Like Darcy, Clint was kind of wondering if Johnny would go all creeper and hit on Steve, so he watched as the young man approached Cap.

Everyone did.

"Huh," Johnny eventually said, tilting his head to the side. "Well, as I expected, you're a total babe, Cap, but really, how could you not be? But somehow…No. This is surprising. I mean, even I thought I'd go all Narcissus and be all over you. Not feeling it. Weird."

There was silence and Tony quipped, "Bravo on the mythology reference,Storm."

Johnny snorted. "Hey, I read…and you're a total MILF, Stark."

Tony scowled and waved a pair of pliers menacingly. "Come over here and say that."

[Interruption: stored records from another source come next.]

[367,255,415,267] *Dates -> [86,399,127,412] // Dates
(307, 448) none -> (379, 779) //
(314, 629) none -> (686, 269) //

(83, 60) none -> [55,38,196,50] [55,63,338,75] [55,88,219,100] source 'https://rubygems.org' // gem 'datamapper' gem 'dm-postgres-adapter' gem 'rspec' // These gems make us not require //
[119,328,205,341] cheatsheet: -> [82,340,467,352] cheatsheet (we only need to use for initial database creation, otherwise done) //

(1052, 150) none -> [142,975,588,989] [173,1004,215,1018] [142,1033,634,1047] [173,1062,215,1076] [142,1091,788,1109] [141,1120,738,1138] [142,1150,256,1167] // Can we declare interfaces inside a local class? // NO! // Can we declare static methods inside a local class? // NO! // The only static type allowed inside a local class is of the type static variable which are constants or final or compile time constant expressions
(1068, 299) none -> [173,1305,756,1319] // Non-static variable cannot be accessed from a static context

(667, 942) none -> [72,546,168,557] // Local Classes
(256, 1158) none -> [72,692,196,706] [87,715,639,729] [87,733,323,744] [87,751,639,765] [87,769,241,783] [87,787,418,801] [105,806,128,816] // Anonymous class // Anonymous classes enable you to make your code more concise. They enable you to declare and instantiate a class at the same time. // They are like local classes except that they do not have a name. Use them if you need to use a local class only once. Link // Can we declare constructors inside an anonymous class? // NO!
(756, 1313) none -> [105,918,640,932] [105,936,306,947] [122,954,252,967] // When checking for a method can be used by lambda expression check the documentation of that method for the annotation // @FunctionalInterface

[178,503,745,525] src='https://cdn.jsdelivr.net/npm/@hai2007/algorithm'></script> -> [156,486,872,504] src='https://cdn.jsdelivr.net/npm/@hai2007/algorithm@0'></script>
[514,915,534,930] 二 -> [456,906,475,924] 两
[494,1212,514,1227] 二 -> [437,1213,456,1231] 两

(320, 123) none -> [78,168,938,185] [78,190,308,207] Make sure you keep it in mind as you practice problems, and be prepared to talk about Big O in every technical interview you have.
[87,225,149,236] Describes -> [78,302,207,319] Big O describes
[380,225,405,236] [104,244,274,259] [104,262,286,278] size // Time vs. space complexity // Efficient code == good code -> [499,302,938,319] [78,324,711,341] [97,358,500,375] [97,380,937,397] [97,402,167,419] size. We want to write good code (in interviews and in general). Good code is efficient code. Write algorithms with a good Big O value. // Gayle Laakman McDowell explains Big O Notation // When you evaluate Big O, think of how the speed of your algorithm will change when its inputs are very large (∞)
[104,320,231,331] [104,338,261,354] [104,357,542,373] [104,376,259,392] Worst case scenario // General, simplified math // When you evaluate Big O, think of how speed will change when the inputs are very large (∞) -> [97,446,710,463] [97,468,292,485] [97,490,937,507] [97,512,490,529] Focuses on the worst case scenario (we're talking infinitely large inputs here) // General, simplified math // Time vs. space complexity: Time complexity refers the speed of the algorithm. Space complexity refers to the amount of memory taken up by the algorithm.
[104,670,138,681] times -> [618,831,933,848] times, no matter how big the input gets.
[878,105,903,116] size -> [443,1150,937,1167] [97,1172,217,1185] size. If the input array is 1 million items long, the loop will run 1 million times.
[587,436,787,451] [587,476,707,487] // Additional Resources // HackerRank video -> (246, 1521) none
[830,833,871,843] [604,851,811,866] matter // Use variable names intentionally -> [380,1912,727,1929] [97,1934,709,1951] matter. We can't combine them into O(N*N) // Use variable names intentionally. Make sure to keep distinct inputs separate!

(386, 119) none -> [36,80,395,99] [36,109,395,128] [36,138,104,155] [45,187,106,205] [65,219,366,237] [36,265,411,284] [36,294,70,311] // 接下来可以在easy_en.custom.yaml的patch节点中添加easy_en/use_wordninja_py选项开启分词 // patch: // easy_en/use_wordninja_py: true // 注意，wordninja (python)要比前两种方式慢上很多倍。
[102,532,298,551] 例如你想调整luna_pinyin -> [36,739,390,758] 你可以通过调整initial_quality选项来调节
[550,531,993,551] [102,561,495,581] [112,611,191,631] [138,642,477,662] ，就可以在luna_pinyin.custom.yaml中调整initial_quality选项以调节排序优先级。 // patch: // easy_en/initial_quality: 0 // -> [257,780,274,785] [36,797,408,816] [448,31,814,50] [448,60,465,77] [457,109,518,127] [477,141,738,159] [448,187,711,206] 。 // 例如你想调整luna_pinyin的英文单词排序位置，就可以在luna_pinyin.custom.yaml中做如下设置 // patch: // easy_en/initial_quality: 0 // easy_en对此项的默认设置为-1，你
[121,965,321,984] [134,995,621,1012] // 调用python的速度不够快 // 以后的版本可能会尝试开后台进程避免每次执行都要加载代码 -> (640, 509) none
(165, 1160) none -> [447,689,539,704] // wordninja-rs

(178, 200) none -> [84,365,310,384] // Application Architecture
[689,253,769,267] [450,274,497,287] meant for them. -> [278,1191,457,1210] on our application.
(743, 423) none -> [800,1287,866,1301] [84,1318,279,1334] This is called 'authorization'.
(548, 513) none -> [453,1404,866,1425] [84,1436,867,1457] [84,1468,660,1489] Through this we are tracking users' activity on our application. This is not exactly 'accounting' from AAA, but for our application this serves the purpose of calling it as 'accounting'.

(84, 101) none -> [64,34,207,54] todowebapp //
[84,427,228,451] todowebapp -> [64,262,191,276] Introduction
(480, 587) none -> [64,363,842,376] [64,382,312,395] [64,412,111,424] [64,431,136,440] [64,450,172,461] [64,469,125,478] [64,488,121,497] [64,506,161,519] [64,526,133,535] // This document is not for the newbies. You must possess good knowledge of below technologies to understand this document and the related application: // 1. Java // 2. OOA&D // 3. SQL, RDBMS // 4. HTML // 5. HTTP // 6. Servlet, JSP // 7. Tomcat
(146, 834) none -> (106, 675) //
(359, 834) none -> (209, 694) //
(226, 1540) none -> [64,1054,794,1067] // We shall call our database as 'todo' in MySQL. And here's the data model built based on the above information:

"Kinky…Ow! Sue! Why are you hitting me?"

She'd slapped him upside the head with this sort of practiced, easy aim that suggested she did it often. "Because sometimes that's the only appropriate response to you," she said lightly. "Stop sexually harassing people and go play with Clint. You two usually get along."

Clint rolled his eyes as Johnny loped over to him, looking him up and down with a wide grin. Holding up a finger, Clint said, "I might not have a bow at the moment, but I will use a gun if you piss me off."

"Oh!" Tony shouted gleefully, sticking a hand down his shirt and rooting around. That was…different. "Hit him with this!"

Tony tossed a beige object to Clint, who snagged it easily. It took a second for him to figure out he was holding some silicone boob pad. It was nicely squishy and warm. Grinning, he waved the thing in the air and said, "Really? This is Johnny we're talking about! He'd probably enjoy being slapped around with fake tits."

Johnny nodded, completely unphased. "Probably, yeah."

"Hey!" Darcy yelped, pointing a finger at Tony. "Our bet doesn't count if you encourage him to slap someone with them!"

"The terms were never specified!"

Coulson pinched the bridge of his nose. "Why does none of this surprise me?"